=== Work item ===
Using the listing below, retype exactly the lines starting at the one with "M597 304 602 314 588 322 583 312Z" and ending at the one with "M327 147 355 99 398 60 465 7", and include both.

=== Records shown ===
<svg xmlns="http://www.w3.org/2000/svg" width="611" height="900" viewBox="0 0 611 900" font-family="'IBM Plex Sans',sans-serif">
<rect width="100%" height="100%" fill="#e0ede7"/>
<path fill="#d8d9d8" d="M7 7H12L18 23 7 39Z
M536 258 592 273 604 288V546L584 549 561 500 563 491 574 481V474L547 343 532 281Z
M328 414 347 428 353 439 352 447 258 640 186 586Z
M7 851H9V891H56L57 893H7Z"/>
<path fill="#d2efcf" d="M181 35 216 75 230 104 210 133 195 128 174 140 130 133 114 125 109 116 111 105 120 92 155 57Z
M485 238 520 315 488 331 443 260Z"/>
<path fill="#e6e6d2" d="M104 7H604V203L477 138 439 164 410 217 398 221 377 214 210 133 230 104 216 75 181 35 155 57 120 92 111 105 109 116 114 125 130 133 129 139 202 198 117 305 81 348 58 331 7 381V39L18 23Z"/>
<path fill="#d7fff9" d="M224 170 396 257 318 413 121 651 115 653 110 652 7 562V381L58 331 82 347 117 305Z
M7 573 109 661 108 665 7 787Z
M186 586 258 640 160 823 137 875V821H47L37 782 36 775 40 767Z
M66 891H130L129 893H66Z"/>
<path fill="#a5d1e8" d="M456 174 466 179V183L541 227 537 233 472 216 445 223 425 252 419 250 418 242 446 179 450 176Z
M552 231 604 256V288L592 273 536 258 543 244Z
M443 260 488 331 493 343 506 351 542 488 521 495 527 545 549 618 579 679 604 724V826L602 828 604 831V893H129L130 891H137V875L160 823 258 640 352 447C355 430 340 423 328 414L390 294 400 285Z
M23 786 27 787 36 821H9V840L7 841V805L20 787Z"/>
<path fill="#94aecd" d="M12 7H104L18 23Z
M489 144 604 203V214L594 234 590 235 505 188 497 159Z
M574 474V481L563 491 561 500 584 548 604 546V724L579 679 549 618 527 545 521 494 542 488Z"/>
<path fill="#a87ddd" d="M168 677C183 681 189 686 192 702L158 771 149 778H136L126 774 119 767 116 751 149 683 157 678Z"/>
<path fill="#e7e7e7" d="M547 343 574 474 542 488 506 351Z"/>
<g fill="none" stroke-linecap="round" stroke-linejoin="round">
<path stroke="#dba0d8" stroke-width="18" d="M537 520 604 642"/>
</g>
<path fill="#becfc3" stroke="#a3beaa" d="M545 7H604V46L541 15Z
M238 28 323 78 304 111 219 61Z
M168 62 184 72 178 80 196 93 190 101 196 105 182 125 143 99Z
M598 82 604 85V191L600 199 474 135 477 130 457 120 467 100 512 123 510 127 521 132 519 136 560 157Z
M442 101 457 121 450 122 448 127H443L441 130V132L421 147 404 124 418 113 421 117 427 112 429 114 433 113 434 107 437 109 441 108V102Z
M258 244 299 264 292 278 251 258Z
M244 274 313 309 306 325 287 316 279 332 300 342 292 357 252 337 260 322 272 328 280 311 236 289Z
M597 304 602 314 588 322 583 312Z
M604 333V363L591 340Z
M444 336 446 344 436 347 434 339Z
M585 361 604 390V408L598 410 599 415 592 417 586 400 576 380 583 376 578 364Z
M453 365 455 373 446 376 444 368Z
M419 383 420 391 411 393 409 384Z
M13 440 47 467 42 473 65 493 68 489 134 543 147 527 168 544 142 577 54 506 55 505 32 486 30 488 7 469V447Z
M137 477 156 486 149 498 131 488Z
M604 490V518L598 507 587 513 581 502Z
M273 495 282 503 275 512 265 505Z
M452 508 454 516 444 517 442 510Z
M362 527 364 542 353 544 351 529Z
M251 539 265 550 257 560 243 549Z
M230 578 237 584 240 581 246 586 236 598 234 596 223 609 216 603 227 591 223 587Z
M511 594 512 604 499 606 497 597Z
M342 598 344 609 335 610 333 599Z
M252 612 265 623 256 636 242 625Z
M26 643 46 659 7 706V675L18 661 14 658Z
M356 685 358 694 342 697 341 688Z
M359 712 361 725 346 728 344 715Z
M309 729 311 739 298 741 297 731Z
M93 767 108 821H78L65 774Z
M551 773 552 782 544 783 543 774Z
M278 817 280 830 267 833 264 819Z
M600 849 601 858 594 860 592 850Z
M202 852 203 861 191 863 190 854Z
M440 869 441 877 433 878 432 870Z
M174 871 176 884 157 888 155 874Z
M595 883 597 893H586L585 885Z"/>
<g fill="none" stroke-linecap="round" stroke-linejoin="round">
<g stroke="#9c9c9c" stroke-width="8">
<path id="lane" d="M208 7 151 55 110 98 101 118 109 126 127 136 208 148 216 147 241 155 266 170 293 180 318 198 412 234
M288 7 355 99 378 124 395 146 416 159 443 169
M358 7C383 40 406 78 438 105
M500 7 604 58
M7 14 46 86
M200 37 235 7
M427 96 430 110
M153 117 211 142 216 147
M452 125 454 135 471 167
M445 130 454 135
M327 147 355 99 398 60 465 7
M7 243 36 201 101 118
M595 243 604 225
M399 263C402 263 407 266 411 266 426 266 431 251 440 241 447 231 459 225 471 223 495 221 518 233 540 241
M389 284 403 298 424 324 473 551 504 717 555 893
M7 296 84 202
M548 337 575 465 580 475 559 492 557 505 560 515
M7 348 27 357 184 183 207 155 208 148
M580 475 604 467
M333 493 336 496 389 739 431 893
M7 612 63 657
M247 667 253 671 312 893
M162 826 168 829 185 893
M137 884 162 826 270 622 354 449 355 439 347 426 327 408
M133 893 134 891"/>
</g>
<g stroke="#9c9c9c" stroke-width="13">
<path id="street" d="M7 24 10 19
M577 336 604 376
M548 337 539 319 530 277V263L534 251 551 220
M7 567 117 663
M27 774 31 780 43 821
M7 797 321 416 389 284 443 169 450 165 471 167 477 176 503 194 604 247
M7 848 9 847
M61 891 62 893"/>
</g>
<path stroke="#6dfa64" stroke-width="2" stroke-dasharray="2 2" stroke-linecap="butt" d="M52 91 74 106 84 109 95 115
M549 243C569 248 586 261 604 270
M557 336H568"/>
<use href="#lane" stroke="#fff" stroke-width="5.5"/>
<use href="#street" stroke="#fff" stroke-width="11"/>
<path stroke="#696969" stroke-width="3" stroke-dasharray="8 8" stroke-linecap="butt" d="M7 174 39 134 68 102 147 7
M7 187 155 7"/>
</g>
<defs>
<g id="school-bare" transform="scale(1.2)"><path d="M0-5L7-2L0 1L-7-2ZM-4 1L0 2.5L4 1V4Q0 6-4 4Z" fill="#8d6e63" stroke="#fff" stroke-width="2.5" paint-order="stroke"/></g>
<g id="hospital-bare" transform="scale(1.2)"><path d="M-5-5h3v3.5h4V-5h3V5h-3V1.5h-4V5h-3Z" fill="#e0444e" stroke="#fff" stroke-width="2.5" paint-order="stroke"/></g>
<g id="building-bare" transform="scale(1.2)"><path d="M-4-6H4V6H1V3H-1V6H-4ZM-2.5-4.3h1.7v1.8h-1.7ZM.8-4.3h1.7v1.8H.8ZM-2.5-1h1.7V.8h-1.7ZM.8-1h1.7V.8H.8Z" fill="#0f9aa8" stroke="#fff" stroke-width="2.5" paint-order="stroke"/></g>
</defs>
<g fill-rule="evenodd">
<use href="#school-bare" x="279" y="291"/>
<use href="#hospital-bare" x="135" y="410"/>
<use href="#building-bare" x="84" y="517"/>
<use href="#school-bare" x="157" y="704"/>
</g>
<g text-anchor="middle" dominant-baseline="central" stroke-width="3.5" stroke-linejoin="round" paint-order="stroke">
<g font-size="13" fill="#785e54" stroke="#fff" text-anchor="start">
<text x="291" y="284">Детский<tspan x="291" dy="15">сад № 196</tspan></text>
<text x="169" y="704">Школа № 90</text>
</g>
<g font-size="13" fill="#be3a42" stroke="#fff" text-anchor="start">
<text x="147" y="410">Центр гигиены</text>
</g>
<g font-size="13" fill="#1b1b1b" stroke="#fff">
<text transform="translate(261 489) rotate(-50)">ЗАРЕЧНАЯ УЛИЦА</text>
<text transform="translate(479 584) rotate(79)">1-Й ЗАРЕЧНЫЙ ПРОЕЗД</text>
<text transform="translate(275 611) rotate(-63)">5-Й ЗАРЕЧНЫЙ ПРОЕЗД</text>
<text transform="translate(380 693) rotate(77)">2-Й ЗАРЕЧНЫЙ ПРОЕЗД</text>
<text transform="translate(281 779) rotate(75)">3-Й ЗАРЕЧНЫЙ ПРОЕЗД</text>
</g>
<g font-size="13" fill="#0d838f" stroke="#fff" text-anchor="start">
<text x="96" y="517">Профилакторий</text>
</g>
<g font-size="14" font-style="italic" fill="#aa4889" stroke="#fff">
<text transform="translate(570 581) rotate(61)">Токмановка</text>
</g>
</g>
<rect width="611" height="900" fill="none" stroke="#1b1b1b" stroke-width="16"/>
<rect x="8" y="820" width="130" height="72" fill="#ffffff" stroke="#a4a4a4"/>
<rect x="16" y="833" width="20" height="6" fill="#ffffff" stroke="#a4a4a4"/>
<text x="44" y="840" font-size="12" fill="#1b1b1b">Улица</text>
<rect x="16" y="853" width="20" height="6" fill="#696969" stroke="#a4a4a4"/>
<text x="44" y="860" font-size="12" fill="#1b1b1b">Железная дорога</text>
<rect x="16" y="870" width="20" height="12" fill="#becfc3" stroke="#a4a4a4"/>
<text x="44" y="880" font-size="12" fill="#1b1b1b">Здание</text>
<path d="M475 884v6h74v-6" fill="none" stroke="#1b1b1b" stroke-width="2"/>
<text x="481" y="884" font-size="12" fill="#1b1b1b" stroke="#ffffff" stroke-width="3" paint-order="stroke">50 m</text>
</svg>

=== Finished task ===
M597 304 602 314 588 322 583 312Z
M604 333V363L591 340Z
M444 336 446 344 436 347 434 339Z
M585 361 604 390V408L598 410 599 415 592 417 586 400 576 380 583 376 578 364Z
M453 365 455 373 446 376 444 368Z
M419 383 420 391 411 393 409 384Z
M13 440 47 467 42 473 65 493 68 489 134 543 147 527 168 544 142 577 54 506 55 505 32 486 30 488 7 469V447Z
M137 477 156 486 149 498 131 488Z
M604 490V518L598 507 587 513 581 502Z
M273 495 282 503 275 512 265 505Z
M452 508 454 516 444 517 442 510Z
M362 527 364 542 353 544 351 529Z
M251 539 265 550 257 560 243 549Z
M230 578 237 584 240 581 246 586 236 598 234 596 223 609 216 603 227 591 223 587Z
M511 594 512 604 499 606 497 597Z
M342 598 344 609 335 610 333 599Z
M252 612 265 623 256 636 242 625Z
M26 643 46 659 7 706V675L18 661 14 658Z
M356 685 358 694 342 697 341 688Z
M359 712 361 725 346 728 344 715Z
M309 729 311 739 298 741 297 731Z
M93 767 108 821H78L65 774Z
M551 773 552 782 544 783 543 774Z
M278 817 280 830 267 833 264 819Z
M600 849 601 858 594 860 592 850Z
M202 852 203 861 191 863 190 854Z
M440 869 441 877 433 878 432 870Z
M174 871 176 884 157 888 155 874Z
M595 883 597 893H586L585 885Z"/>
<g fill="none" stroke-linecap="round" stroke-linejoin="round">
<g stroke="#9c9c9c" stroke-width="8">
<path id="lane" d="M208 7 151 55 110 98 101 118 109 126 127 136 208 148 216 147 241 155 266 170 293 180 318 198 412 234
M288 7 355 99 378 124 395 146 416 159 443 169
M358 7C383 40 406 78 438 105
M500 7 604 58
M7 14 46 86
M200 37 235 7
M427 96 430 110
M153 117 211 142 216 147
M452 125 454 135 471 167
M445 130 454 135
M327 147 355 99 398 60 465 7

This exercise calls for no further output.